0
votes

I want to consume a Kafka topic into a table using Flink SQL, then convert it back to a DataStream.

Here is the SOURCE_DDL:

CREATE TABLE kafka_source (
    user_id BIGINT,
    datetime TIMESTAMP(3),
    last_5_clicks STRING
) WITH (
    'connector' = 'kafka',
    'topic' = 'aiinfra.fct.userfeature.0',
    'properties.bootstrap.servers' = 'localhost:9092',
    'properties.group.id' = 'test-group',
    'format' = 'json'
)

With Flink, I execute the DDL.

val settings = EnvironmentSettings.newInstance.build
val streamEnv = StreamExecutionEnvironment.getExecutionEnvironment
val tableEnv = StreamTableEnvironment.create(streamEnv, settings)
tableEnv.executeSql(SOURCE_DDL)
val table = tableEnv.from("kafka_source")

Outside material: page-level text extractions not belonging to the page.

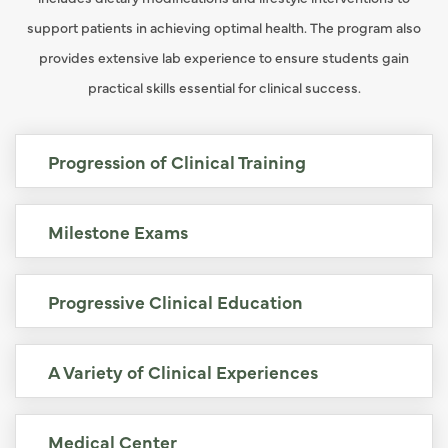
support patients in achieving optimal health. The program also
provides extensive lab experience to ensure students gain
practical skills essential for clinical success.
Progression of Clinical Training
Milestone Exams
Progressive Clinical Education
A Variety of Clinical Experiences
Medical Center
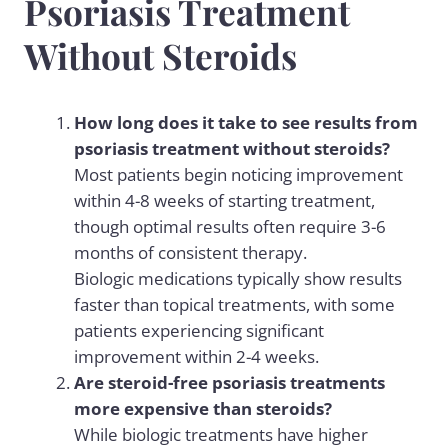
Psoriasis Treatment
Without Steroids
How long does it take to see results from
psoriasis treatment without steroids?
Most patients begin noticing improvement
within 4-8 weeks of starting treatment,
though optimal results often require 3-6
months of consistent therapy.
Biologic medications typically show results
faster than topical treatments, with some
patients experiencing significant
improvement within 2-4 weeks.
Are steroid-free psoriasis treatments
more expensive than steroids?
While biologic treatments have higher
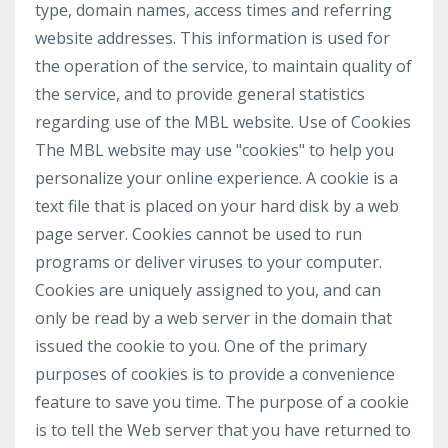
type, domain names, access times and referring
website addresses. This information is used for
the operation of the service, to maintain quality of
the service, and to provide general statistics
regarding use of the MBL website. Use of Cookies
The MBL website may use "cookies" to help you
personalize your online experience. A cookie is a
text file that is placed on your hard disk by a web
page server. Cookies cannot be used to run
programs or deliver viruses to your computer.
Cookies are uniquely assigned to you, and can
only be read by a web server in the domain that
issued the cookie to you. One of the primary
purposes of cookies is to provide a convenience
feature to save you time. The purpose of a cookie
is to tell the Web server that you have returned to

Then, I convert it into DataStream, and do downstream logic in the map(e => ...) part.

tableEnv.toRetractStream[(Long, java.sql.Timestamp, String)](table).map(e => ...)

Inside the map(e => ...) part, I would like to access the column name, in this case, last_5_clicks. Why? Because I may have different sources with different columns names (such as last_10min_page_view), but I would like to reuse the code in map(e => ...).

Is there a way to do this? Thanks.

1
What's the point of that ?? I mean at the map stage You have already converted the data to tuples so You can access fields via their index e._1, so You don't really need to know the name of the column they were created from.Dominik Wosiński

1 Answers

1
votes

As of Flink 1.12, it can be accessed via Table.getSchema.getFieldNames. Since version 1.13, it can be accessed via Row.getFieldNames.